9 2. Das Urteil des Verwaltungsgerichts verletzt nicht den Anspruch der Klägerin auf rechtliches Gehör (Art. 103 Abs. 1 GG). Art. 103 Abs. 1 GG vermittelt den Verfahrensbeteiligten einen Anspruch darauf, dass das Gericht ihr Vorbringen vollständig in seine Entscheidungsfindung einbezieht. Dies bedeutet jedoch nicht, dass das Gericht das gesamte Vorbringen in den Entscheidungsgründen abhandeln muss. Vielmehr muss es auch in einem Urteil nur diejenigen tatsächlichen und rechtlichen Gründe angeben, die für die richterliche Überzeugung leitend gewesen sind (vgl. § 108 Abs. 1 Satz 2 VwGO). Der Anspruch auf Gewährung rechtlichen Gehörs gebietet zudem nur, dass das Vorbringen der Beteiligten zur Kenntnis genommen und in Erwägung gezogen wird, nicht aber, dass das Gericht den Vorstellungen eines Beteiligten folgt. Ebenso wäre es von vornherein verfehlt, aus der Nichterwähnung einzelner Vortragselemente eines umfangreichen Vorbringens - wie dem vorliegenden - zu folgern, das Gericht habe sich mit den darin enthaltenen Argumenten nicht befasst. Art. 103 Abs. 1 GG vermittelt insbesondere keinen Schutz davor, dass ein Gericht aus Gründen des formellen oder materiellen Rechts Parteivorbringen nicht weiter aufnimmt (stRspr, vgl. BVerwG, Urteil vom 13. Juni 2018 - 10 C 8.17 - BVerwGE 162, 244 Rn. 26 m.w.N.).

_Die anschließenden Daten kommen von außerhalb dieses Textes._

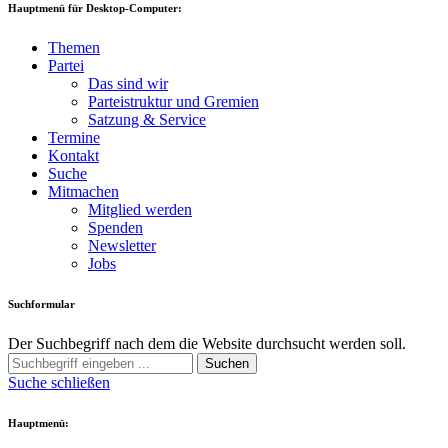
Hauptmenü für Desktop-Computer:
Themen
Partei
Das sind wir
Parteistruktur und Gremien
Satzung & Service
Termine
Kontakt
Suche
Mitmachen
Mitglied werden
Spenden
Newsletter
Jobs
Suchformular
Der Suchbegriff nach dem die Website durchsucht werden soll.
Suchen
Suche schließen
Hauptmenü:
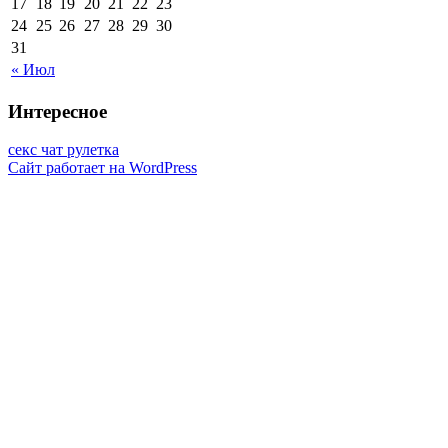
17
18
19
20
21
22
23
24
25
26
27
28
29
30
31
« Июл
Интересное
секс чат рулетка
Сайт работает на WordPress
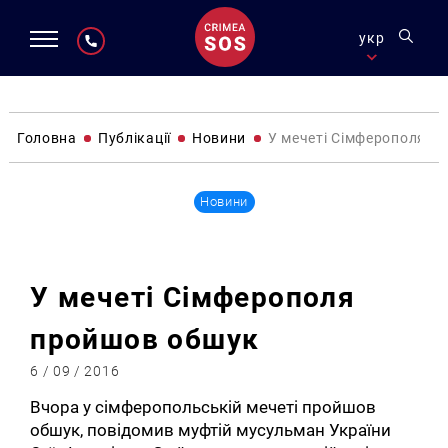
укр
Головна
Публікації
Новини
У мечеті Сімферополя п
Новини
У мечеті Сімферополя
пройшов обшук
6 / 09 / 2016
Вчора у сімферопольській мечеті пройшов
обшук, повідомив муфтій мусульман України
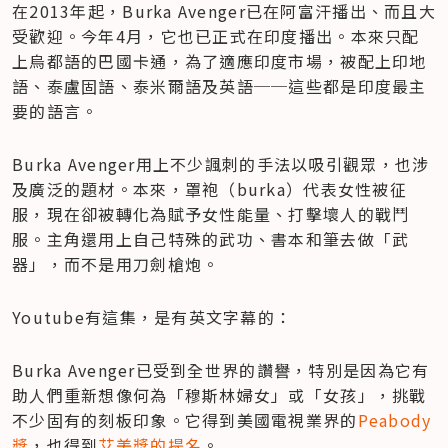
在2013年起，Burka Avenger已在阿富汗播出、而且大
受歡迎。今年4月，它也已正式在印度播出。本來只配
上烏都語的巴國卡通，為了適應印度市場，被配上印地
語、泰盧固語、泰米爾語及英語──這些都是印度最主
要的語言。
Burka Avenger用上不少諷刺的手法以吸引觀眾，也涉
及廣泛的題材。本來，罩袍（burka）代表女性被征
服，現在卻被轉化為賦予女性能量、打擊壞人的戰鬥
服。主角還用上自己特殊的武功、書本和筆去做「武
器」，而不是用刀劍槍炮。
Youtube有這集，是有英文字幕的：
Burka Avenger已受到全世界的讚譽，特別是因為它有
助人們重新想像何為「穆斯林婦女」或「女孩」，挑戰
不少固有的刻板印象。它得到美國電視業界的
Peabody
獎
，也得到
艾美獎的提名
。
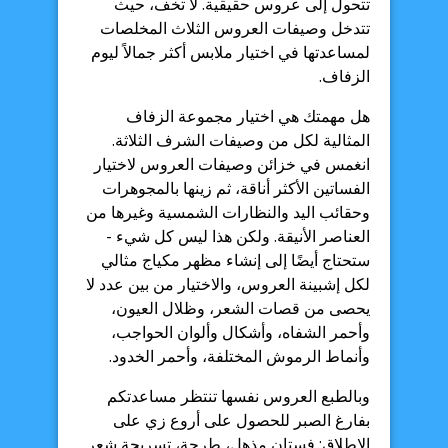
تتحول إلى عروس حقيقية. لا تخف، حيث
تتدخل وصيفات العروس الثلاث المخلصات
لمساعدتها في اختيار ملابس أكثر جمالاً ليوم
الزفاف.
هل مهمتك هي اختيار مجموعة الزفاف
المثالية لكل من وصيفات الشرف الثلاثة.
انغمس في خزائن وصيفات العروس لاختيار
الفساتين الأكثر أناقة، ثم زينها بالمجوهرات
وحقائب اليد والنظارات الشمسية وغيرها من
العناصر الأنيقة. ولكن هذا ليس كل شيء -
ستحتاج أيضًا إلى إنشاء مظهر مكياج مثالي
لكل إشبينة العروس، والاختيار من بين عدد لا
يحصى من قصات الشعر، وظلال العيون،
وأحمر الشفاه، وأشكال وألوان الحواجب،
وأنماط الرموش المختلفة، وأحمر الخدود.
وبالطبع العروس نفسها تنتظر مساعدتكم
بفارغ الصبر للحصول على أروع زي على
الإطلاق: فستان مذهل، طرحة، تسريحة شعر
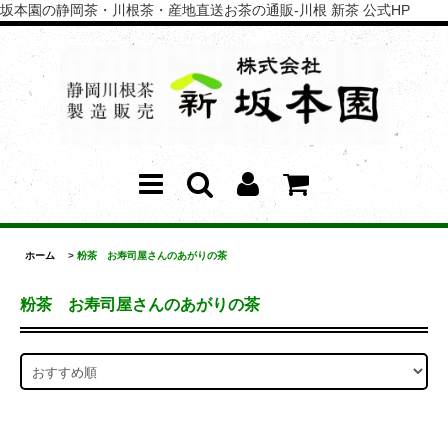
坂本園の静岡茶・川根茶・産地直送お茶の通販-川根 新茶 公式HP
ホーム
>
粉茶 お寿司屋さんのあがりの茶
粉茶 お寿司屋さんのあがりの茶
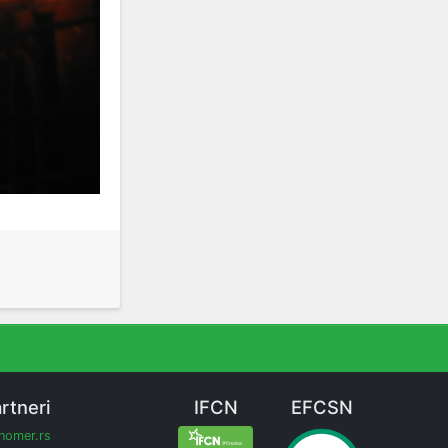
rtneri
IFCN
EFCSN
inomer.rs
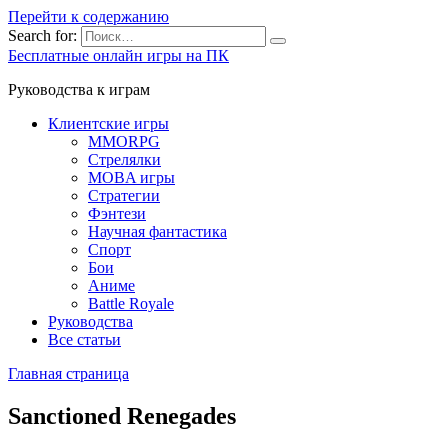
Перейти к содержанию
Search for:
Бесплатные онлайн игры на ПК
Руководства к играм
Клиентские игры
MMORPG
Стрелялки
MOBA игры
Стратегии
Фэнтези
Научная фантастика
Спорт
Бои
Аниме
Battle Royale
Руководства
Все статьи
Главная страница
Sanctioned Renegades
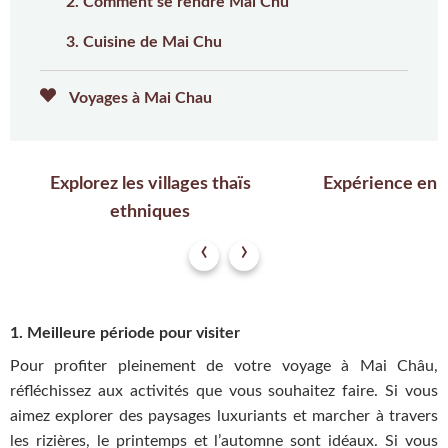
2. Comment se rendre Mai Chu
3. Cuisine de Mai Chu
Voyages à Mai Chau
Explorez les villages thaïs
Expérience en f
ethniques
‹
›
1. Meilleure période pour visiter
Pour profiter pleinement de votre voyage à Mai Châu,
réfléchissez aux activités que vous souhaitez faire. Si vous
aimez explorer des paysages luxuriants et marcher à travers
les rizières, le printemps et l’automne sont idéaux. Si vous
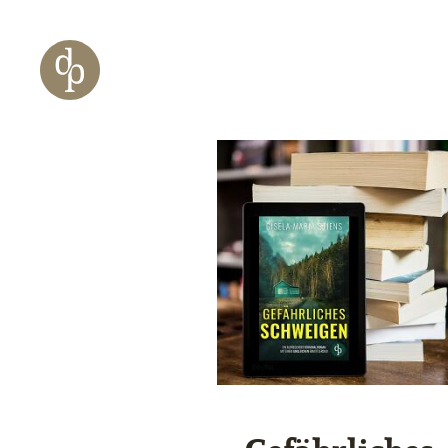
Zum Haupt-Inhalt springen
Zur Navigation springen
Zur Website-Suche springen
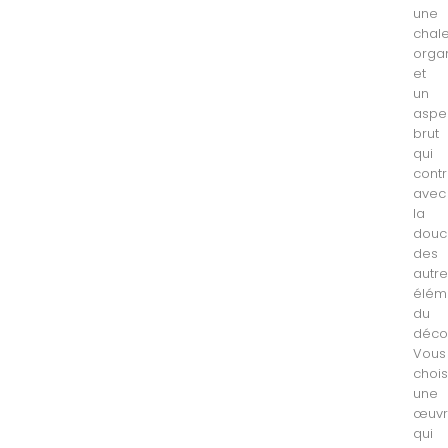
une
chal
orga
et
un
aspe
brut
qui
cont
avec
la
douc
des
autr
élém
du
déco
Vous
chois
une
œuv
qui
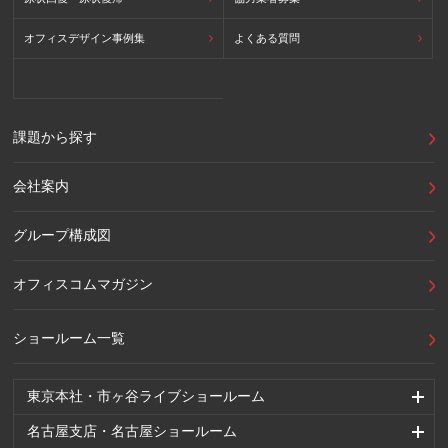
オフィスデザイン事例集
よくある質問
課題から探す
会社案内
グループ構成図
オフィスコムマガジン
ショールーム一覧
東京本社・市ヶ谷ライブショールーム
名古屋支店・名古屋ショールーム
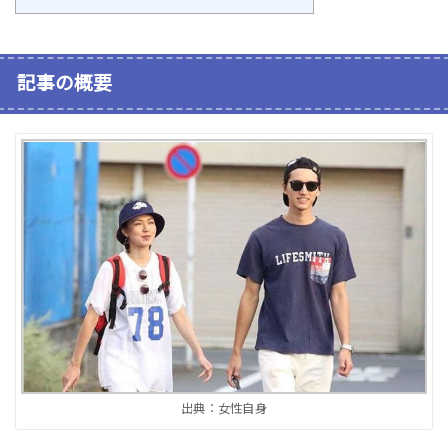
記事の概要
出典：女性自身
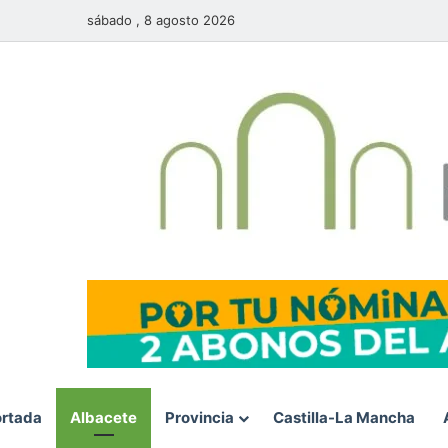
sábado , 8 agosto 2026
rtada
Albacete
Provincia
Castilla-La Mancha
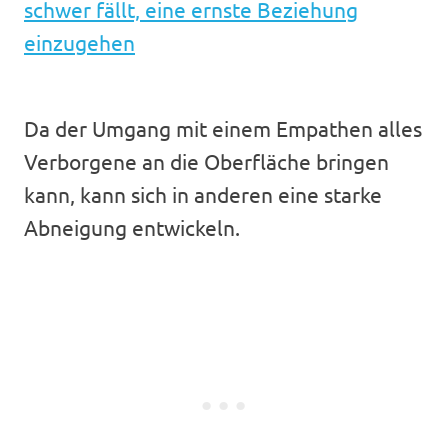
schwer fällt, eine ernste Beziehung
einzugehen
Da der Umgang mit einem Empathen alles
Verborgene an die Oberfläche bringen
kann, kann sich in anderen eine starke
Abneigung entwickeln.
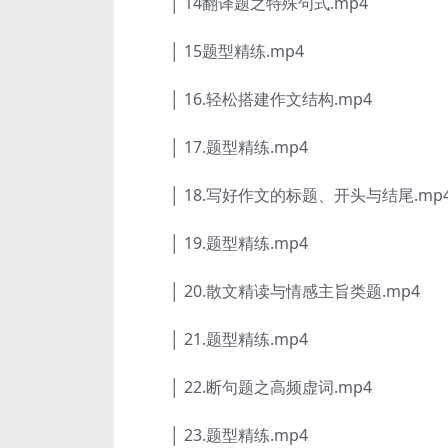
│ 14翻译题之特殊句式.mp4
│ 15题型精练.mp4
│ 16.轻松搭建作文结构.mp4
│ 17.题型精练.mp4
│ 18.写好作文的标题、开头与结尾.mp
│ 19.题型精练.mp4
│ 20.散文精读与情感主旨类题.mp4
│ 21.题型精练.mp4
│ 22.断句题之高频虚词.mp4
│ 23.题型精练.mp4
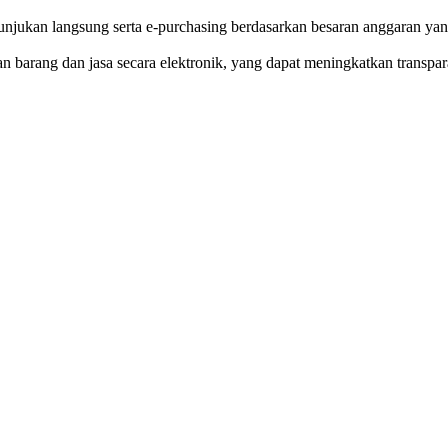
njukan langsung serta e-purchasing berdasarkan besaran anggaran yan
barang dan jasa secara elektronik, yang dapat meningkatkan transpara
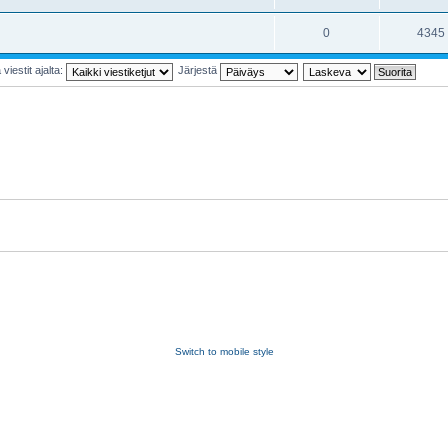
0
4345
viestit ajalta:
Järjestä
Switch to mobile style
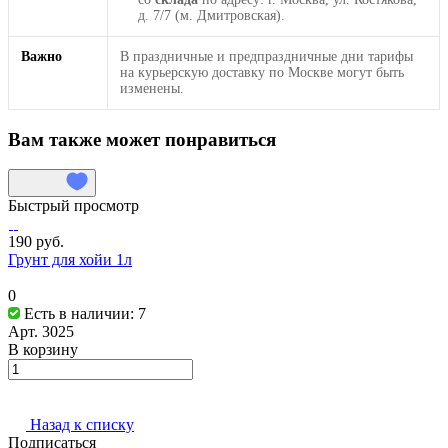
д. 7/7 (м. Дмитровская).
Важно
В праздничные и предпраздничные дни тарифы
на курьерскую доставку по Москве могут быть
изменены.
Вам также может понравиться
Быстрый просмотр
190 руб.
Грунт для хойи 1л
0
Есть в наличии: 7
Арт.
3025
В корзину
Назад к списку
Подписаться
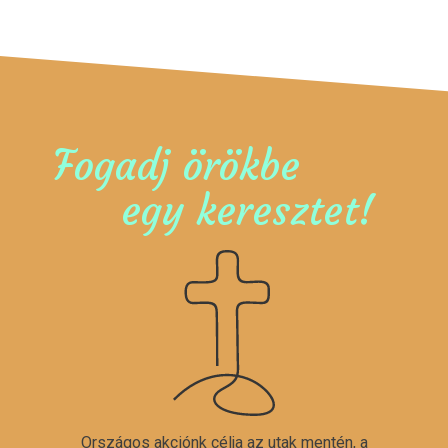
Fogadj örökbe
egy keresztet!
Országos akciónk célja az utak mentén, a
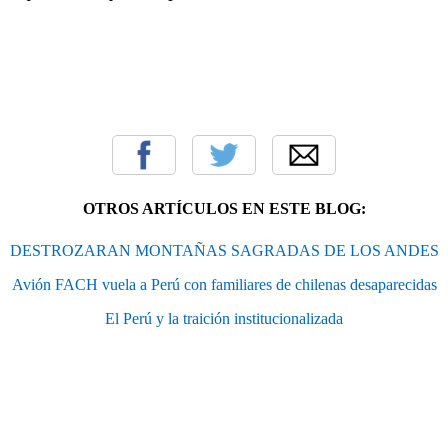
OTROS ARTÍCULOS EN ESTE BLOG:
DESTROZARAN MONTAÑAS SAGRADAS DE LOS ANDES
Avión FACH vuela a Perú con familiares de chilenas desaparecidas
El Perú y la traición institucionalizada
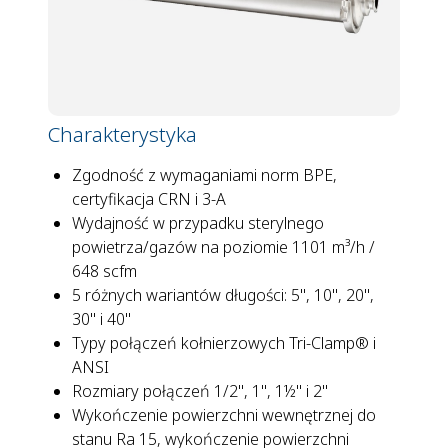
Charakterystyka
Zgodność z wymaganiami norm BPE,
certyfikacja CRN i 3-A
Wydajność w przypadku sterylnego
powietrza/gazów na poziomie 1101 m³/h /
648 scfm
5 różnych wariantów długości: 5", 10", 20",
30" i 40"
Typy połączeń kołnierzowych Tri-Clamp® i
ANSI
Rozmiary połączeń 1/2", 1", 1½" i 2"
Wykończenie powierzchni wewnętrznej do
stanu Ra 15, wykończenie powierzchni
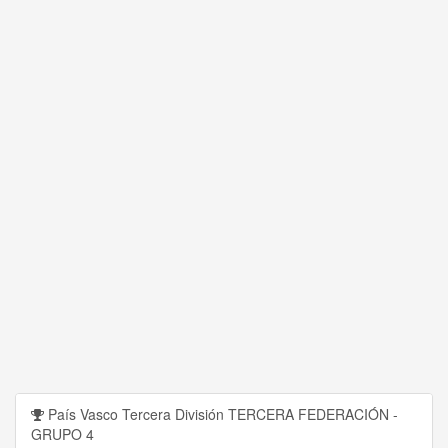
País Vasco Tercera División TERCERA FEDERACIÓN -
GRUPO 4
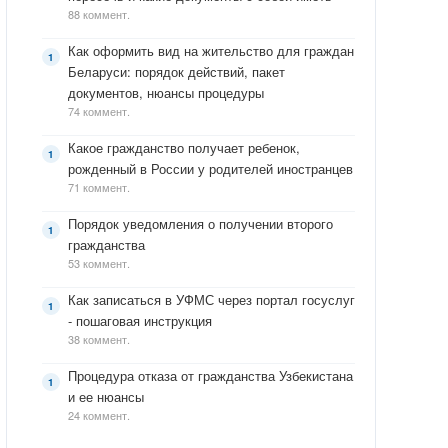
88 коммент.
Как оформить вид на жительство для граждан
Беларуси: порядок действий, пакет
документов, нюансы процедуры
74 коммент.
Какое гражданство получает ребенок,
рожденный в России у родителей иностранцев
71 коммент.
Порядок уведомления о получении второго
гражданства
53 коммент.
Как записаться в УФМС через портал госуслуг
- пошаговая инструкция
38 коммент.
Процедура отказа от гражданства Узбекистана
и ее нюансы
24 коммент.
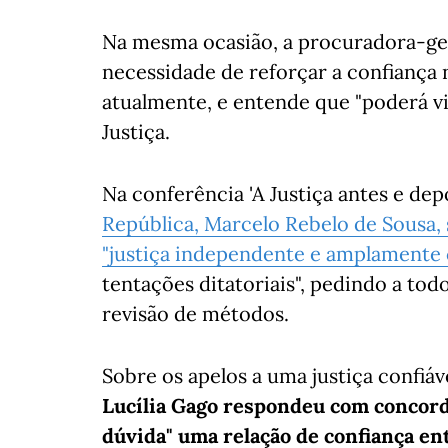
Na mesma ocasião, a procuradora-ger
necessidade de reforçar a confiança n
atualmente, e entende que "poderá v
Justiça.
Na conferência 'A Justiça antes e depo
República, Marcelo Rebelo de Sousa
"justiça independente e amplamente 
tentações ditatoriais", pedindo a to
revisão de métodos.
Sobre os apelos a uma justiça confiáv
Lucília Gago respondeu com concord
dúvida" uma relação de confiança entr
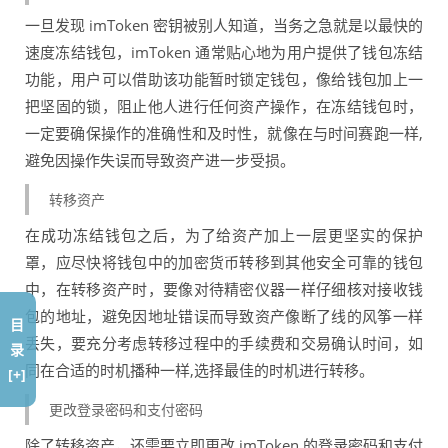
一旦发现 imToken 密钥被别人知道，当务之急就是以最快的
速度冻结钱包，imToken 通常贴心地为用户提供了钱包冻结
功能，用户可以借助该功能暂时锁定钱包，像给钱包加上一
把坚固的锁，阻止他人进行任何资产操作，在冻结钱包时，
一定要确保操作的准确性和及时性，就像在与时间赛跑一样,
避免因操作失误而导致资产进一步受损。
转移资产
在成功冻结钱包之后，为了给资产加上一层更坚实的保护
罩，应尽快将钱包中的加密货币转移到其他安全可靠的钱包
中，在转移资产时，要像对待精密仪器一样仔细核对接收钱
包的地址，避免因地址错误而导致资产像断了线的风筝一样
目
丢失，要充分考虑转移过程中的手续费和交易确认时间，如
录
同在合适的时机播种一样,选择最佳的时机进行转移。
[+]
更改登录密码和支付密码
除了转移资产，还需要立即更改 imToken 的登录密码和支付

10 Gemessen daran liegt eine Verletzung des Art. 103 Abs. 1 GG nicht vor. Die ausführliche Wiedergabe des Vorbringens der Beteiligten im Tatbestand des verwaltungsgerichtlichen Urteils belegt, dass das Verwaltungsgericht die von der Klägerin und der Beklagten vorgetragenen Argumente zur Kenntnis genommen und in Erwägung gezogen hat. Die Klägerin beanstandet ausschließlich, dass das Verwaltungsgericht ihrer Würdigung des Sachverhalts, namentlich der von ihr vorgelegten Unterlagen, nicht gefolgt ist. Dazu war es indessen nicht verpflichtet.

11 Die Kostenentscheidung beruht auf § 154 Abs. 2 VwGO. Die Streitwertfestsetzung ergibt sich aus § 47 Abs. 1 und 3 VwGO i.V.m. § 52 Abs. 1 und 4 Nr. 3 GKG.